The constraint: they could not take a maintenance window across 70 services, and a hard org rule required every change to be reversible by config flag, not redeploy.
They adopted Service Connect incrementally. One prod namespace, every service enabled as client-and-server over two sprints. Each caller’s downstream URL moved behind a flag (USE_SERVICE_CONNECT), defaulting to the ALB. They flipped one high-traffic path — checkout → payments — first, soaked 48 hours, and the wedged-replica incident class disappeared: outlier detection ejected the bad task on real 5xx responses within the cool-down window instead of waiting for a health check that never failed. After every caller of a given service was flipped and soaked, they deleted that service’s internal ALB.

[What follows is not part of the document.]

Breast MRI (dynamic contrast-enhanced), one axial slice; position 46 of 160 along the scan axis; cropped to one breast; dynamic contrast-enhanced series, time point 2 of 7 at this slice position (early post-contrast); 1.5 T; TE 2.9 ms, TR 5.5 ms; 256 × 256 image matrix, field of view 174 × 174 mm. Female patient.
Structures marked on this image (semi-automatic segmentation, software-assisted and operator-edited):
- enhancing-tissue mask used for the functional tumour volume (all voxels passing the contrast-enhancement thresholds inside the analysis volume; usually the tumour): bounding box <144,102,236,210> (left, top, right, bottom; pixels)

The decisive piece was the per-service timeout plus a disabled per-request cap on their one streaming endpoint, so the migration did not sever long-lived connections:
{
"portName": "grpc-stream",
"discoveryName": "marketdata",
"clientAliases": [{ "dnsName": "marketdata", "port": 9000 }],
"timeout": { "perRequestTimeoutSeconds": 0 }
}
Outcome after full cutover: 60-plus internal ALBs deleted, one extra sidecar per task in their place, the weekly wedged-replica page gone, and east-west p99 down slightly because they removed the ALB hop. The remaining ALBs were exactly the ones that earned their keep — the public ingress and the two services doing genuine L7 path routing.